The city of Phnom Penh on Tuesday concluded a 20-year agreement to bring 300 metered taxis to its streets over the next five years.
The announcement is the second attempt in recent months to introduce a form of transportation already common in most regional capitals.
Presiding over a signing ceremony at City Hall with the Chinese firm Global (Cambodia) Trade Development Co, Phnom Penh Governor Kep Chuktema said he expected 60 taxis to be operating in the capital by early next year.
Under the terms of the deal, the company is to invest a total of $6 million in its taxi fleet, said Kep Chuktema, adding that he believed the company would provide a high quality service. “People care about safety and comfort,” he said.
Hu Guang Xi, president of Global Trade, said his company hoped to employ as many as 1,000 people and felt that serving Phnom Penh was an enticing prospect.
“Our company is very confident in doing business in Phnom Penh,” he said, adding that the cabs are to charge $0.50 per kilometer. “We hope it is a fair price for citizens,” he said.
Without revealing the model of taxi to be introduced, Hu Guang Xi said they will help improve air quality in the capital, as they will meet strict emissions standards.

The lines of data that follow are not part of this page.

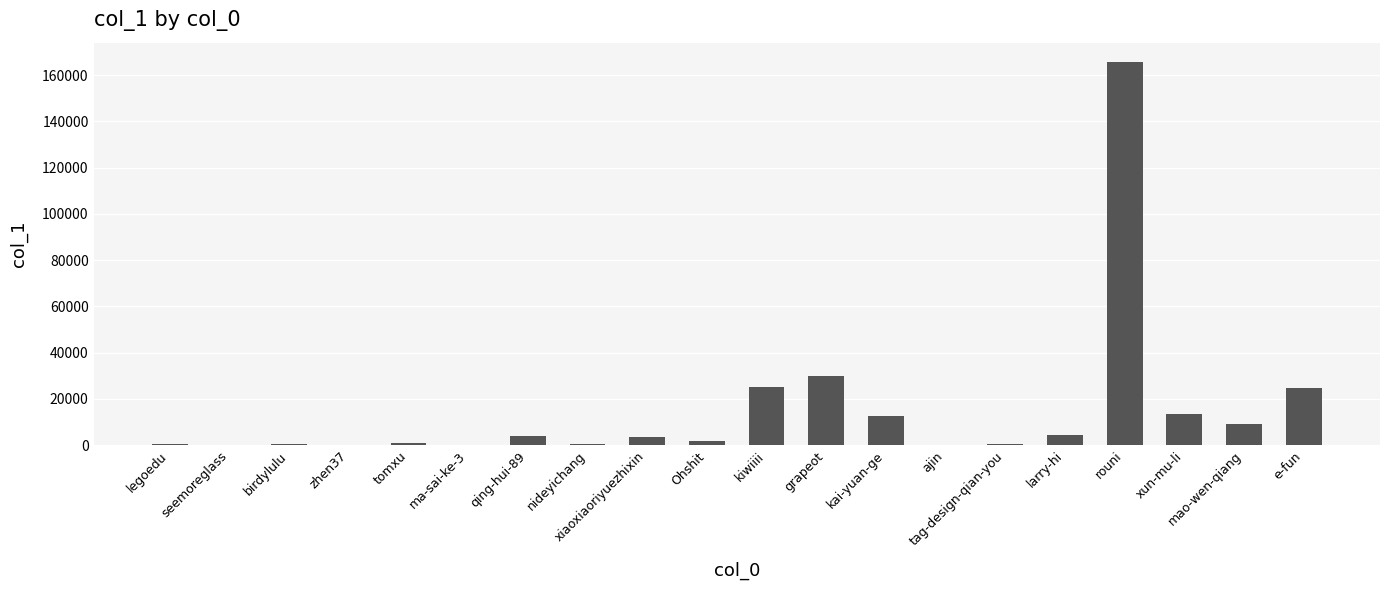

Where is the data nearest to the value 82922?

grapeot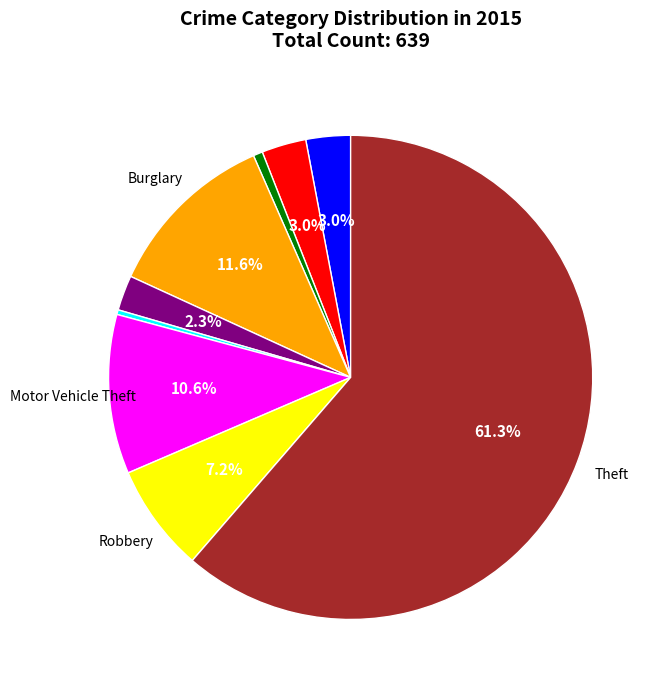

Is there any slice that represents more than half of the pie?

Yes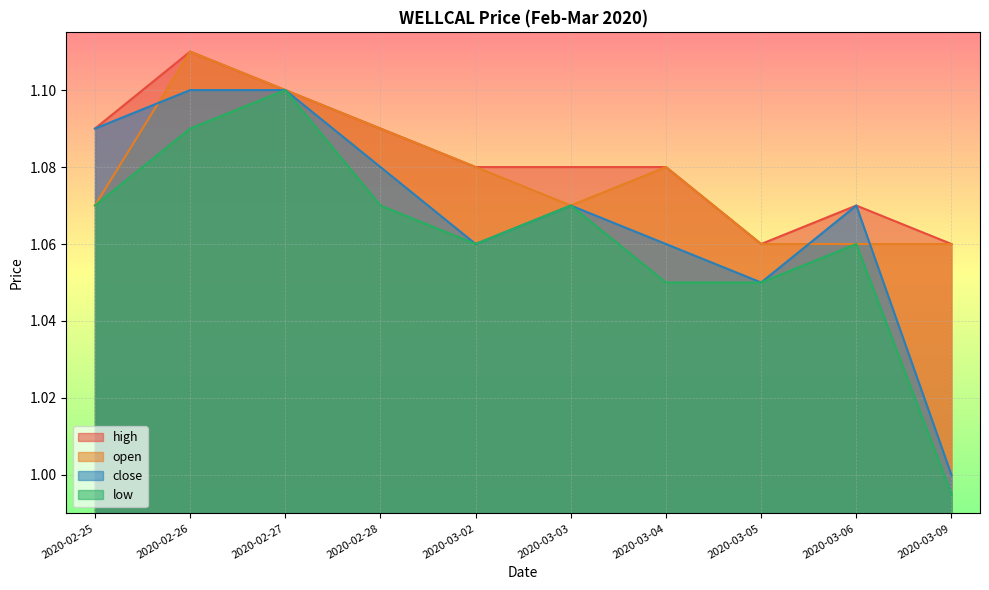

How many data points does each series have?

10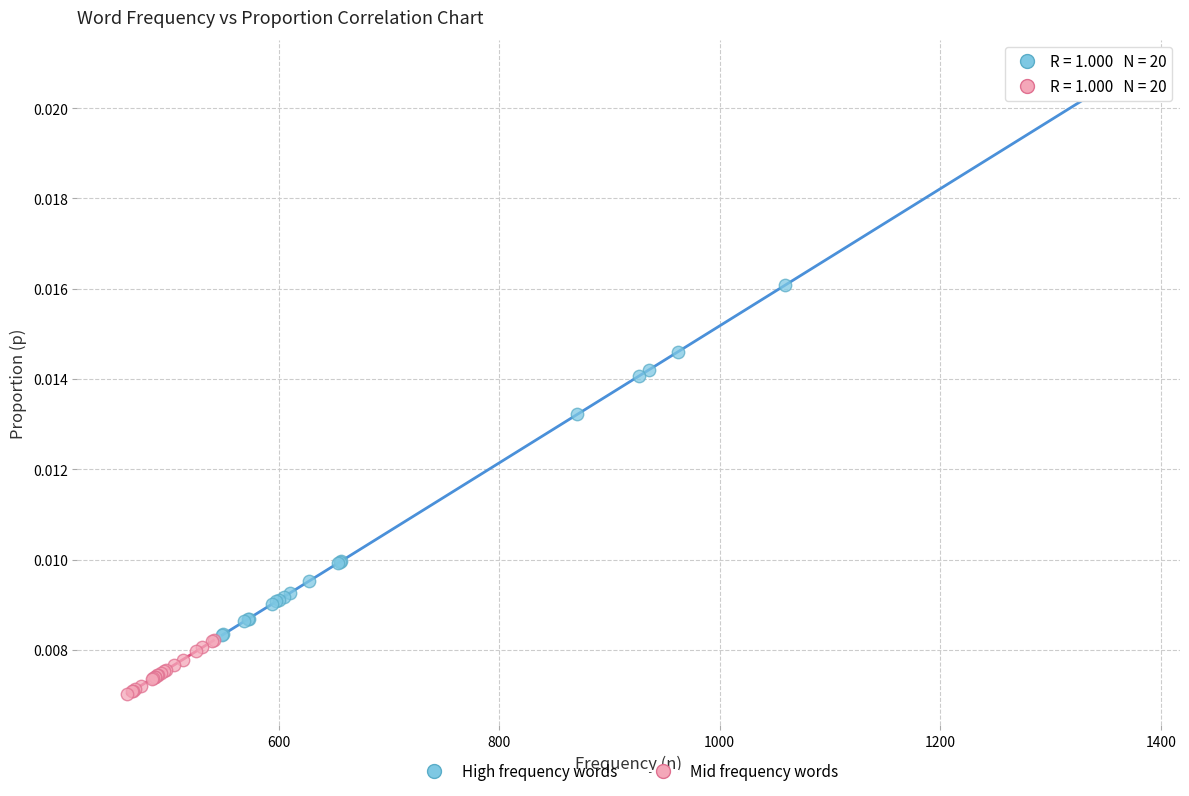

Which series contains the highest Y value?

High frequency words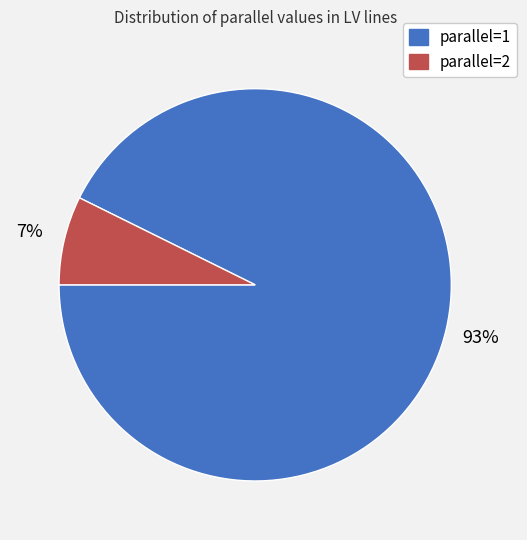

To the nearest percent, what is the average slice percentage?

50%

A City Hall official familiar with the deal but who declined to be named said that Global Trade, and another company yet to be selected, will have exclusive rights to operate metered taxis within the capital, with the exception of Phnom Penh International Airport.
Service from the airport will continue to be handled exclusively by a pool of around 80 vehicles already part of a “taxi association” managed by the municipal public works department, the official said. The metered cabs, however, will be allowed to drop passengers off at the airport, the official added.
In August, the Vietnamese-owned Mai Linh Open Tour company unveiled a fleet of 11 metered taxis but the company has since ceased operations.
Kang Heang Ratana, marketing manager for Mai Linh, which also operates regional bus services, said the taxi service was halted due to bureaucratic reasons.
“The metered taxi was delayed due to not having an official contract,” he said, adding that his company still hopes to sign a contract with the city. “The company is preparing the paperwork,” he said.
Ho Vandy, president of the Cambodian Association of Travel Agents, said that a metered taxi service would be a valuable service for visitors to Phnom Penh.
However, the scarce number of tourists in the capital during the rainy months and high fuel prices may make it hard to turn a profit, he said. Currently many tourists find motorbike taxis and tuk-tuks a difficult way of traveling from place to place, he said. “Tourists, once they need to get free of the group [tour], they want to be individuals but it’s very hard to pick up a taxi,” he said.